# Your instructions
Please transcribe the Bayesian Optimization passage in full, keeping every line of its prose and code unchanged.

# Text block
::::::
Due to its ease of use, Bayesian Optimization can be considered as a drop in replacement for Scikit-learn’s random hyperparameter search. It should produce better hyperparameters and do so faster than pure random search, while at worse it is equivalent to random search.

We also note that while it would be nice to have builtin support for integer and categorical parameters, the creators of BO have opted for a lightweight approach that makes it easy to use and maintain. This latter aspect is important as other optimization packages have fallen by the wayside when abandoned by their creators. BO only uses Numpy, Scipy, and Scikit-learn. As these packages are usually upgraded in such a way as not to break older code, BO is less reliant on active maintenance than other packages with more bells and whistles.

6. Code

import os
import numpy as np
import pandas as pd
from bayes_opt import BayesianOptimization
from sklearn.ensemble import ExtraTreesClassifier
from sklearn.model_selection import cross_val_score
from joblib import dump
from sklearn.metrics import balanced_accuracy_score, accuracy_score
from sklearn.metrics import confusion_matrix, classification_report
import time
from pathlib import Path
import sys
sys.path.append('/home/ubuntu/python/miscellaneous_library')
import confusion_matrix_plot
    
# *******************************************************************
    
def create_save_models_bayes_opt(x, y, error_metric, cv_folds,
    num_random_points, num_iterations, results_dir):
    
    start_time_total = time.time()
    
    def etrees_crossval(n_estimators, max_features, min_samples_split, 
                        min_samples_leaf, max_samples):
        etrees = ExtraTreesClassifier(n_estimators=int(n_estimators),
                 max_features=max_features, min_samples_split=int(min_samples_split),
                 min_samples_leaf=int(min_samples_leaf), max_samples=max_samples,
                 bootstrap=True, n_jobs=-1, verbose=0)
::::::
Dataset items:
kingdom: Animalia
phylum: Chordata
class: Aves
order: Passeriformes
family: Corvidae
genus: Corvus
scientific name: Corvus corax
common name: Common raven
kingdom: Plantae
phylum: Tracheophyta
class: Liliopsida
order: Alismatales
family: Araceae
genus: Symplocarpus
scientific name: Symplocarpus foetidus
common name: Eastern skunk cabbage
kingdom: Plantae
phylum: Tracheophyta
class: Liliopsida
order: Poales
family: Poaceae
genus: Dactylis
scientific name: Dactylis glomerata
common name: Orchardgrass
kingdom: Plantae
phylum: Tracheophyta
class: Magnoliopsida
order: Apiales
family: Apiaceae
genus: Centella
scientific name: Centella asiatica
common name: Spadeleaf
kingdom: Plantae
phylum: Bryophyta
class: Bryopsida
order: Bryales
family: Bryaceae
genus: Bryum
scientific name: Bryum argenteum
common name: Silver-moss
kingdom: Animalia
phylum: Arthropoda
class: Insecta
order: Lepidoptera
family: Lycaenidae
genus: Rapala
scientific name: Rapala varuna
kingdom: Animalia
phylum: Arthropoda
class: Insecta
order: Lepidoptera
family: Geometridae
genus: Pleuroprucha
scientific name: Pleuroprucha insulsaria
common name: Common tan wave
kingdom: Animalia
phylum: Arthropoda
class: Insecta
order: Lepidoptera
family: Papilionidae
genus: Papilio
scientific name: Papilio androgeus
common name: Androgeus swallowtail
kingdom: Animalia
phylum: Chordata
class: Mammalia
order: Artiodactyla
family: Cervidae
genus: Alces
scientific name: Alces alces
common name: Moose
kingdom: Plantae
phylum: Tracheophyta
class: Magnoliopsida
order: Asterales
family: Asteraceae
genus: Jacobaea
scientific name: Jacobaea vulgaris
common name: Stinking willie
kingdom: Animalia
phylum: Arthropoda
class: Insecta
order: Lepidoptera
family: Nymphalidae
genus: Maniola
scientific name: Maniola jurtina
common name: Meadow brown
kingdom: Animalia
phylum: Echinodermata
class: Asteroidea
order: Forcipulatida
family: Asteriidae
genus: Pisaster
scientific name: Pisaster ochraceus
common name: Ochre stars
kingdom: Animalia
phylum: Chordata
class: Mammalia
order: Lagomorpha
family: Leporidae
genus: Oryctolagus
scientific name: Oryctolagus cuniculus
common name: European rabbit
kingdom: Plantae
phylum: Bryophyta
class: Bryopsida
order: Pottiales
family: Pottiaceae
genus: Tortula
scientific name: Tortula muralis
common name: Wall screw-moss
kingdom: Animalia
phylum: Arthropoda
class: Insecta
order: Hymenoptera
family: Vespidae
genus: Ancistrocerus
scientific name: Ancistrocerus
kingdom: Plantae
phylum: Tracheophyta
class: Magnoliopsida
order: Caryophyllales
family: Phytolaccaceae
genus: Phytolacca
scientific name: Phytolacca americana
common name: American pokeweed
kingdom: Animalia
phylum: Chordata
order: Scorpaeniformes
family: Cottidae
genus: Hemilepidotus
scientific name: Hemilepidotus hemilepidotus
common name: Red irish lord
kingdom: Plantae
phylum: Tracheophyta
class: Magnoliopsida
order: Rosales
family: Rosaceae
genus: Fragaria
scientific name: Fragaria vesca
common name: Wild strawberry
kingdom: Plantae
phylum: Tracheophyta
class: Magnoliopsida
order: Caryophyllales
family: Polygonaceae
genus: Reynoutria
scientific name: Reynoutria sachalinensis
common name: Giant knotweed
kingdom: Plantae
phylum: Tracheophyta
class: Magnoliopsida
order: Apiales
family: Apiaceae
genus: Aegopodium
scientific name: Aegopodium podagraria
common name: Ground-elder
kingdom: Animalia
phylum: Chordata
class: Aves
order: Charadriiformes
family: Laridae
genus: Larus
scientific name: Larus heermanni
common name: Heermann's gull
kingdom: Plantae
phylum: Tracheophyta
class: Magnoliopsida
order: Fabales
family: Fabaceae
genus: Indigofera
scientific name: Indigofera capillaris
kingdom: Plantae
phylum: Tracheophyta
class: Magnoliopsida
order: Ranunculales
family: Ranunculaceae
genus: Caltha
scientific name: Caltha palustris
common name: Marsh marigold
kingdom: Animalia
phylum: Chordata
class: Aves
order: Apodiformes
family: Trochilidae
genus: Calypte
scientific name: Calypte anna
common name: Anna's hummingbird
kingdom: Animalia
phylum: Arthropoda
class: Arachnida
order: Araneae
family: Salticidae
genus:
::::::
# Correct result
Due to its ease of use, Bayesian Optimization can be considered as a drop in replacement for Scikit-learn’s random hyperparameter search. It should produce better hyperparameters and do so faster than pure random search, while at worse it is equivalent to random search.

We also note that while it would be nice to have builtin support for integer and categorical parameters, the creators of BO have opted for a lightweight approach that makes it easy to use and maintain. This latter aspect is important as other optimization packages have fallen by the wayside when abandoned by their creators. BO only uses Numpy, Scipy, and Scikit-learn. As these packages are usually upgraded in such a way as not to break older code, BO is less reliant on active maintenance than other packages with more bells and whistles.

6. Code

import os
import numpy as np
import pandas as pd
from bayes_opt import BayesianOptimization
from sklearn.ensemble import ExtraTreesClassifier
from sklearn.model_selection import cross_val_score
from joblib import dump
from sklearn.metrics import balanced_accuracy_score, accuracy_score
from sklearn.metrics import confusion_matrix, classification_report
import time
from pathlib import Path
import sys
sys.path.append('/home/ubuntu/python/miscellaneous_library')
import confusion_matrix_plot
    
# *******************************************************************
    
def create_save_models_bayes_opt(x, y, error_metric, cv_folds,
    num_random_points, num_iterations, results_dir):
    
    start_time_total = time.time()
    
    def etrees_crossval(n_estimators, max_features, min_samples_split, 
                        min_samples_leaf, max_samples):
        etrees = ExtraTreesClassifier(n_estimators=int(n_estimators),
                 max_features=max_features, min_samples_split=int(min_samples_split),
                 min_samples_leaf=int(min_samples_leaf), max_samples=max_samples,
                 bootstrap=True, n_jobs=-1, verbose=0)